__SOURCE PASSAGE__:
IFRS 15 Journal Entries: Revenue Recognition (All-Inclusive)

IFRS 15 Journal Entries STATES the ‘accrual‘ to record the Sale/Revenue involves a DEBIT to receivable account and a CREDIT to sales revenue account; If the sale is for ‘cash‘, the cash account would be debited instead.

IFRS 15 Journal Entries [Scenario: Five-Step Model]

Step 1: Identify the Contract

Before any Journal Entries, it is ESSENTIAL to determine whether a contract exists with a customer.

A ‘Contract’ is an agreement between two or More parties that creates enforceable rights and obligations. Once a valid contract is IDENTIFIED, the next step involve assessing its terms and conditions.

Step 2: Identify Performance Obligation

Under IFRS 15, Companies NEED to identify the DISTINCT performance obligations within a contract. Journal Entries related to performance obligations usually occur when these obligations are satisfied.

__RECORDED DATA__:

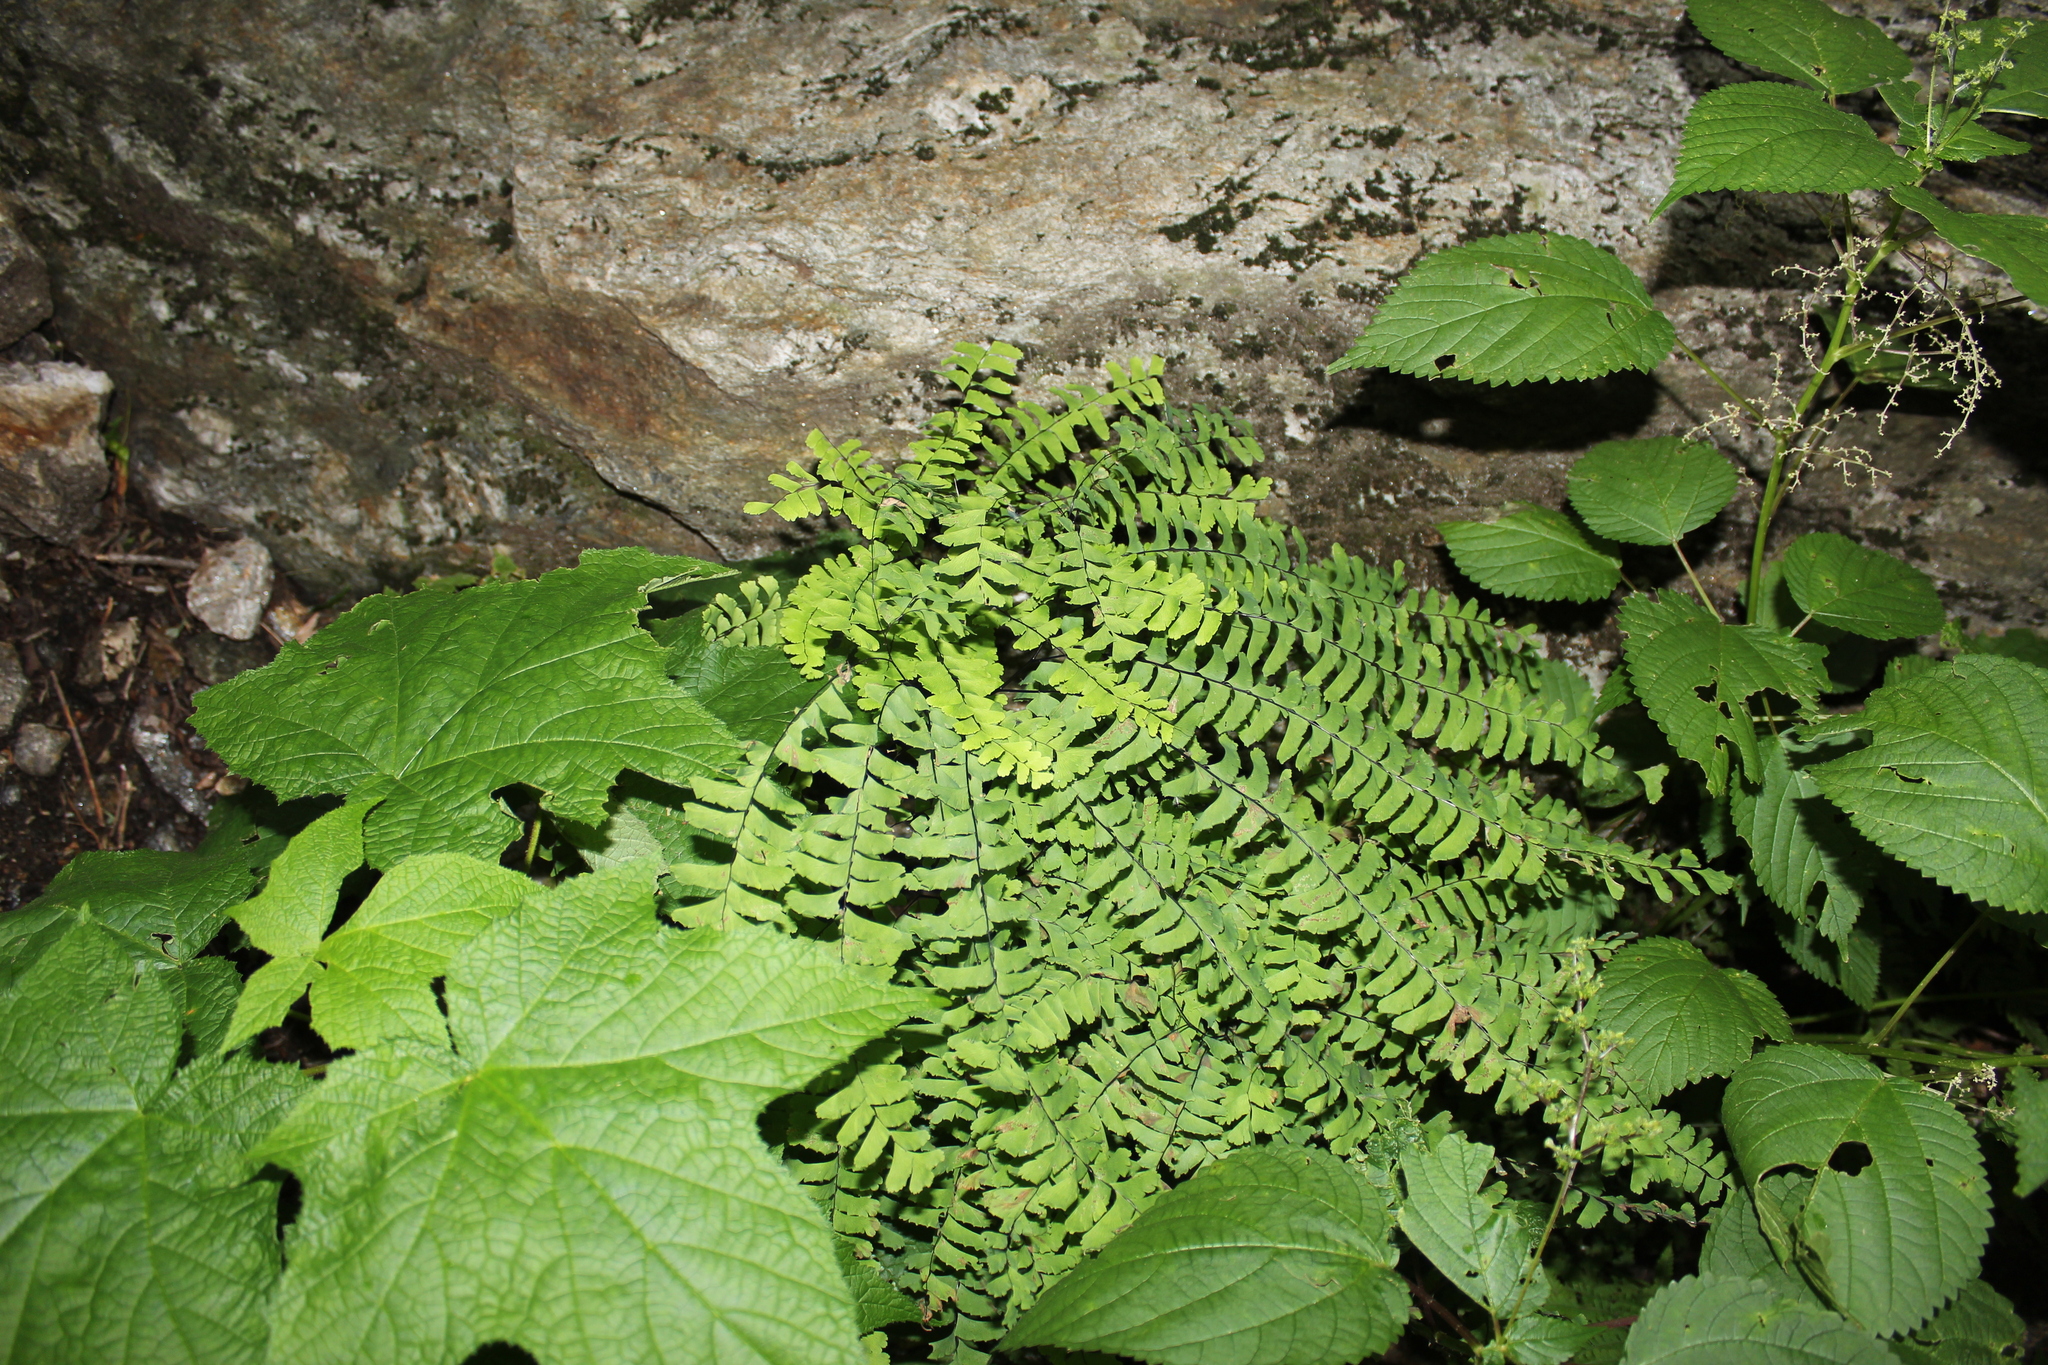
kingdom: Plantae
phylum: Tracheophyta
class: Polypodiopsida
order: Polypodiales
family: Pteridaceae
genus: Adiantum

__TASK DETAILS__:
From the IFRS 15 passage above, copy word for word the part that opens with the words containing "Before any Journal" and closes with "terms and conditions.".

__ANSWER TO THE TASK__:
Before any Journal Entries, it is ESSENTIAL to determine whether a contract exists with a customer.

A ‘Contract’ is an agreement between two or More parties that creates enforceable rights and obligations. Once a valid contract is IDENTIFIED, the next step involve assessing its terms and conditions.